Letter: Incentives can work for
public employees, tooEditor:
In a Feb. 4 column, Daily Post editor Dave Price explains why his paper prints salaries of local government employees. The response that peaked my interest was his point: "If you own a business, you're entitled to know how much your workers are paid. Our local governments are owned by residents, and residents should take an interest in how they're run."
It is ironic that on the same day I read the article in the Post I read an article in Fortune magazine entitled "100 best companies to work for." The article listed a number of perks and incentives that these top companies provide to their employees in order to retain them and motivate them to be innovative. Incentives such as providing wellness centers, free yoga classes, encouraging employees to spend 10 percent of their time pursuing projects they're passionate about, and other creative ideas.
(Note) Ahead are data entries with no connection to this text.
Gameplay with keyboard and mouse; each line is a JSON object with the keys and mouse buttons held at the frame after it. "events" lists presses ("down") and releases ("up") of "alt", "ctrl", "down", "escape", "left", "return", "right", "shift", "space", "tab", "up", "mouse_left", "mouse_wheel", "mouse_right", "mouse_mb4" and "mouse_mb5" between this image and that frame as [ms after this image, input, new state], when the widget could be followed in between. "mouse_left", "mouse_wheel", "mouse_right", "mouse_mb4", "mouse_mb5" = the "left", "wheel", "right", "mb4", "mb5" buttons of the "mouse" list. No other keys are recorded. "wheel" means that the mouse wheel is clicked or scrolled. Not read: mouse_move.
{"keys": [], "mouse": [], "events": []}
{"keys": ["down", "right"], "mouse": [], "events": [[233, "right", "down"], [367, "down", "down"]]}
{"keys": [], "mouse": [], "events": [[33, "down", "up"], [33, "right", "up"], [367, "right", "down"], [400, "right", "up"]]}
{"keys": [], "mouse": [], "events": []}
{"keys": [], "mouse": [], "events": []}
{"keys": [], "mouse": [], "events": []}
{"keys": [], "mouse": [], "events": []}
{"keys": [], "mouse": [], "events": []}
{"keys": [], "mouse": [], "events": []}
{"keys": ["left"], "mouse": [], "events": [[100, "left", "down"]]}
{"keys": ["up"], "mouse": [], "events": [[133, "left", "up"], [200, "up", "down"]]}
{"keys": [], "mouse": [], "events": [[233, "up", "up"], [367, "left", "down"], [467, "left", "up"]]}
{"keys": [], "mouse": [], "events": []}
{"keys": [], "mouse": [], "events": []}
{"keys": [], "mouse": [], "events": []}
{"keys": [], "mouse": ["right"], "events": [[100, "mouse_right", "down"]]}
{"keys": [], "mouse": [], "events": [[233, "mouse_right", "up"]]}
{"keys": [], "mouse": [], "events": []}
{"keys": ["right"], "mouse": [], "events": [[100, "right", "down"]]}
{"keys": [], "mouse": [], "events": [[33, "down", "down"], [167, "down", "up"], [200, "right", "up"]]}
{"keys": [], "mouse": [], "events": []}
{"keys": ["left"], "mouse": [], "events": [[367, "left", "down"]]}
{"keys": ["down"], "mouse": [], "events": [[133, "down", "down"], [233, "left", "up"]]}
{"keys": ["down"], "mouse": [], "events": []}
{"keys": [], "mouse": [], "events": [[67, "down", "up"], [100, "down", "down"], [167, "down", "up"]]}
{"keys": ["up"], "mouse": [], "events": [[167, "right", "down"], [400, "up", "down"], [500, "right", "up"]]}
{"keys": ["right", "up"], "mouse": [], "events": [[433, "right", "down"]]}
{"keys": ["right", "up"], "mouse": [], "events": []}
The number nine company on the list, NetApp of Sunnyvale, focuses on recognizing employees who are caught doing something right. So if residents are really the "owners" of local governments, should they not be taking the lead from these top companies by providing positive feedback about what they find right? Examples would be the ability to sleep at night due to excellent public safety, parks and recreation opportunities, libraries that provide positive alternatives for our youth and adults, and other public services we sometimes take for granted.
I don't disagree that pensions need to be controlled and budgets carefully monitored by all, but lets make sure we are looking at the big picture. Why is it so egregious for an engineer-manager who makes sure that our roads and bridges are properly built to earn $100,000 a year? I bet you could find situations in any of Fortune's top 100 companies that need improvement or even a group of employees who may be paid too much. But you will not find the owners of those companies focusing only on the negative because that will impact how their companies perform. They certainly will not sacrifice high production by skimping on appropriate compensation.
If you want better local government, then take ownership and provide positive feedback and support appropriate incentives to attract and retain the best public employees possible. Just look at the 100 top companies and see how they are performing and what they are doing to ensure they stay on top.